We Are What We Do
The Aldridge Foundation has been delighted to support We Are What We Do’s Young Speakers Programme since its inception in 2008 through to the completion of the pilot in 2010. Providing match-funding alongside v, the national youth volunteering service, the Foundation took an active interest in promoting the activities of the programme and providing strategic advice and direction.
The Aldridge Foundation encourages young people to make their own social change through an entrepreneurial mindset. Most activities are delivered through the Foundation’s Academies across England.
However, WAWWD’s ethos of “Small Action x Lots of People = Big Change” was a great match for our work, and the Programme saw young people across the country trained in communications, presentation delivery and campaigning to ensure that they could take out messages of social change to their communities, through primary schools, secondary schools and local groups. Many of these messages were taken from the highly successful WAWWD book – “Teach Your Granny To Text”.
Year One: 2008-09
| Year One Highlights
Working mainly in East London and the North West, 200 young people aged 16-19 were recruited and trained as volunteers in 2008.
That year they gave nearly 400 presentations.
Young Speakers from Darwen Aldridge Community Academy took part in Radio 4’s Go4It programme – reaching around 448,000 listeners.
DACA Young Speakers addressed media and VIP guests at Walker Books launch of Teach Your Granny To Text.
Students took part in residential training courses, where they were training in public-speaking, presentation skills, team-working, event organisation, design and campaigning. They then set about arranging their presentations and going out to deliver these.
Messages were based on the actions from the book “Teach Your Granny To Text”, published by WAWWD in autumn 2008. This book was sent free of charge to every school in the country through funding provided by the Department for Children Schools and Families, and provided a great basis for presentations, as well as generating interest from schools around the country.
In February 2009, all Young Speakers who had taken part in the first year of the programme came together in London for a celebration event. Each of the two hundred young people received a certificate signed by WAWWD and Rod Aldridge, thanking them for their work over the past year.
Year Two: 2009-10
Following the success of year one, The Foundation decided to carry on supporting the pilot in the second year. A stipulation of this support was an evaluation report.
| Year Two Highlights
The programme extended into the South West of England.
By the end of the programme, 450 young speakers had been trained.
Over the course of the two years, 71,000 children had taken part in presentations by Young Speakers.
The IPSE/LMU evaluation was completed and published.
This was in due course commissioned from IPSE at the London Metropolitan University, and published in 2010.
A key part of Year Two was the addition of the Ambassadors programme. This allowed students who had taken part in the first year to become further engaged by providing insight and support to the We Are What We Do team, and more importantly, to mentor the newer young speakers and work with them in developing their campaigns. Two students from DACA were delighted to maintain involvement this way.
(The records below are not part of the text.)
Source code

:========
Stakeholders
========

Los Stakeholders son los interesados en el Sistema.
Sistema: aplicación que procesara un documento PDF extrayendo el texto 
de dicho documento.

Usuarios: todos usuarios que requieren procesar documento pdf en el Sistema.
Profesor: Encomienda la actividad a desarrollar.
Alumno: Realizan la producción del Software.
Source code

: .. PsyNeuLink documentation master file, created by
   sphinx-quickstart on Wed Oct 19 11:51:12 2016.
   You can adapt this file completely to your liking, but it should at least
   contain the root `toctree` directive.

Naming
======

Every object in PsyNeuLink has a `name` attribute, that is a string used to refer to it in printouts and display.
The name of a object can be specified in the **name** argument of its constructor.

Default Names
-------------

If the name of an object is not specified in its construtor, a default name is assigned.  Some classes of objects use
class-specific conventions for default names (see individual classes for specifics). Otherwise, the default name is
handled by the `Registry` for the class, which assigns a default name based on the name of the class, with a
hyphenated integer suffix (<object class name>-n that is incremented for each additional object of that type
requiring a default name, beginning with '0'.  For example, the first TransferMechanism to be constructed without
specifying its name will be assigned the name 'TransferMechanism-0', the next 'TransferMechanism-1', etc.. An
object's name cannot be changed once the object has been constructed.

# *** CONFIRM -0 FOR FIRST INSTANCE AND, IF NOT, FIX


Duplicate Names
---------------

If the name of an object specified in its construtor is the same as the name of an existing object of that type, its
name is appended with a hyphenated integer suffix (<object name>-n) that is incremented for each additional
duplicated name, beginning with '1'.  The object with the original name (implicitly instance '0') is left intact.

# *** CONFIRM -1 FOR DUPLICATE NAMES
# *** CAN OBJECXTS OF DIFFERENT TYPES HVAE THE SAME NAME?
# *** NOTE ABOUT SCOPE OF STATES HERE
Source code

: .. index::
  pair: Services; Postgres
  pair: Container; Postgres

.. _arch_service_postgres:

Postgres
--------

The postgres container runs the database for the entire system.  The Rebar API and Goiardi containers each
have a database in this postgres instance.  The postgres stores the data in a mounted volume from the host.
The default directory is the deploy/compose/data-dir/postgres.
Another exciting innovation in Year Two was a tailor made social networking website which provided a means for Young Speakers to showcase their activities (recordable for coursework and portfolios). Groups by school and area were established, enabling Young Speakers to connect with others to share ideas, pictures and videos.
- The evaluation report showed that a number of entrepreneurial skills had been developed by the programme, such as team-building, public-speaking and communication skills.
- It was showed that teachers had observed growing confidence in the young people taking part in the programme, especially amongst those from disadvantaged backgrounds.
- These skills were crucial to employability, and would stand students in good stead in the employment market.
- Students talked of the benefits of learning from someone of their own age. This form of peer-to-peer education was hugely valuable in spreading messages of social action and change, and inspiring others to become entrepreneurial and devise positive solutions for local communities.
Materials and campaigning tools are now available on the WAWWD Young Speakers Website, which enables any young person across the country to run their own campaigns in their own local area.
WAWWD now offer training within any school in the country to enable as many young people as possible to take part in projects and become part of their global movement. The programme is now open to secondary school students of any age, meaning that more young speakers will be spreading the word.The aim of both the Foundation and WAWWD going forward is to secure a sustainable method of ensuring that this can be rolled out to schools nationwide.